As reflexões de Freud sobre o narcisismo produziram uma importante mudança de enfoque na teoria. O papel dos obstáculos que o princípio de realidade impõe à plena satisfação dos impulsos do bebê passou a uma posição secundária frente à questão da perda do narcisismo primário. A paixão por “voltar a ser seu próprio ideal mais uma vez” será mais decisiva para a escolha de neurose que conclui a travessia edípica do que a frustração do impulso sexual propriamente dito, em relação à mãe. Vale observar também que essa inflexão teórica será um dos pontos decisivos para o “retorno a Freud” efetuado por Lacan.

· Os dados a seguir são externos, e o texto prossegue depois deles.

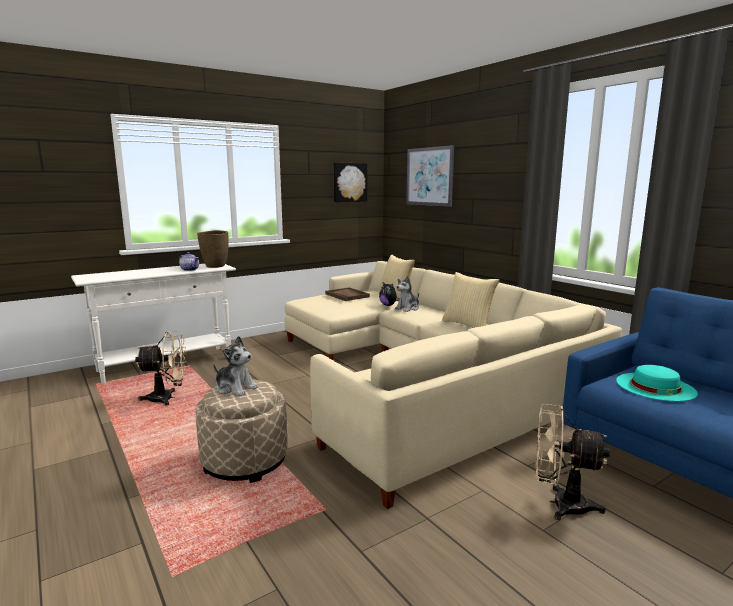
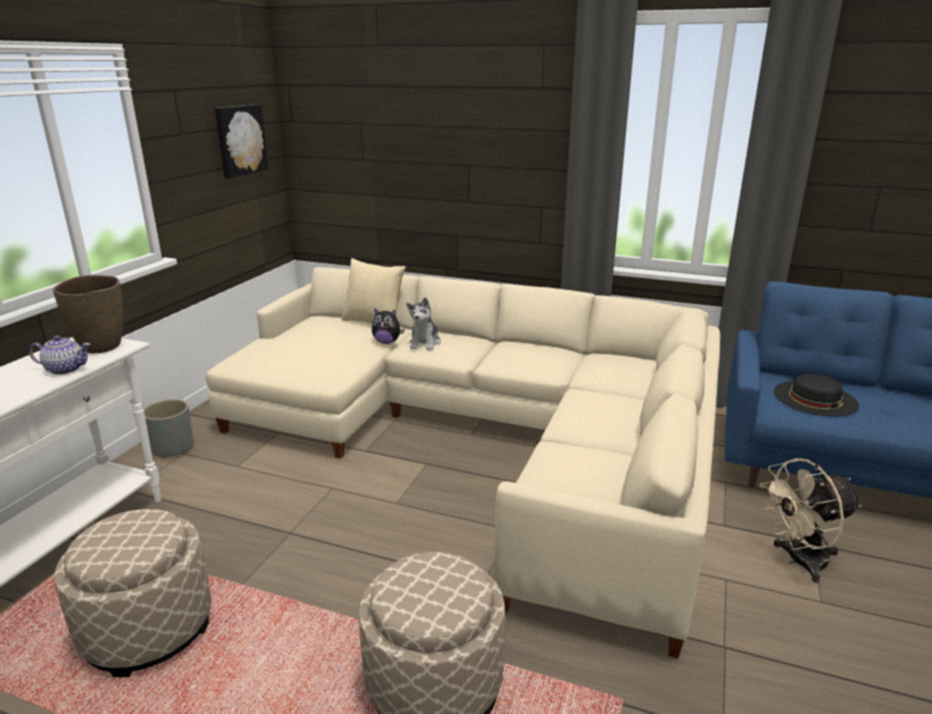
camera: 35 degrees left, 10 degrees up
(167, 398) = (148, 629): beige fan -> beige ottoman
(235, 388) = (418, 586): plush toy -> none
(260, 341) = (172, 448): none -> grey planter
(347, 295) = (308, 337): brown tray -> none
(429, 176) = (383, 128): picture -> none
(468, 324) = (537, 354): pillow -> none
(655, 386) = (815, 398): turquoise hat -> black hat

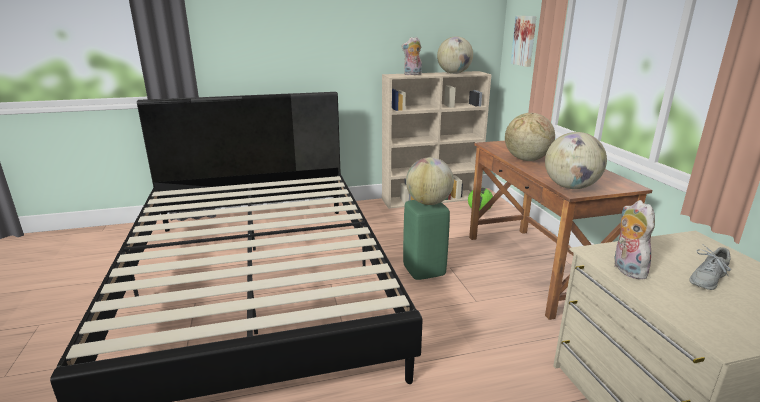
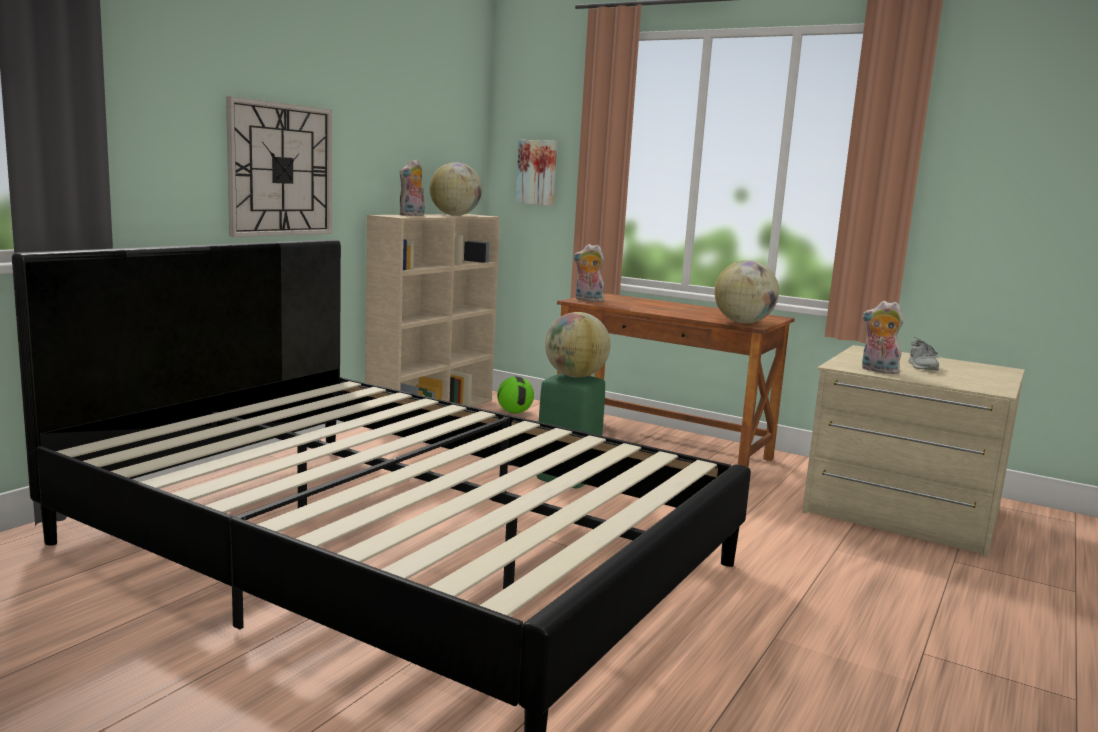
camera: 45 degrees left, 10 degrees down
(314, 49) = (281, 170): none -> wall clock
(497, 145) = (587, 300): none -> plush toy
(526, 159) = (650, 309): globe -> none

Na obra freudiana, a retomada da ênfase sobre a questão do narcisismo amadurece  exatamente em Luto e Melancolia. A falha na constituição do narcisismo primário estabelece uma distinção entre a “neurose narcísica” da melancolia e o sofrimento que caracteriza o trabalho de luto.
O trabalho psíquico empreendido pelo enlutado, embora empobreça o ego e torne o sujeito inapetente para quaisquer outros investimentos libidinais, pode ser considerado como um trabalho da ordem da saúde psíquica. É um trabalho de paulatino desligamento da libido em relação ao objeto de prazer e satisfação narcísica que o ego perdeu, por morte ou abandono.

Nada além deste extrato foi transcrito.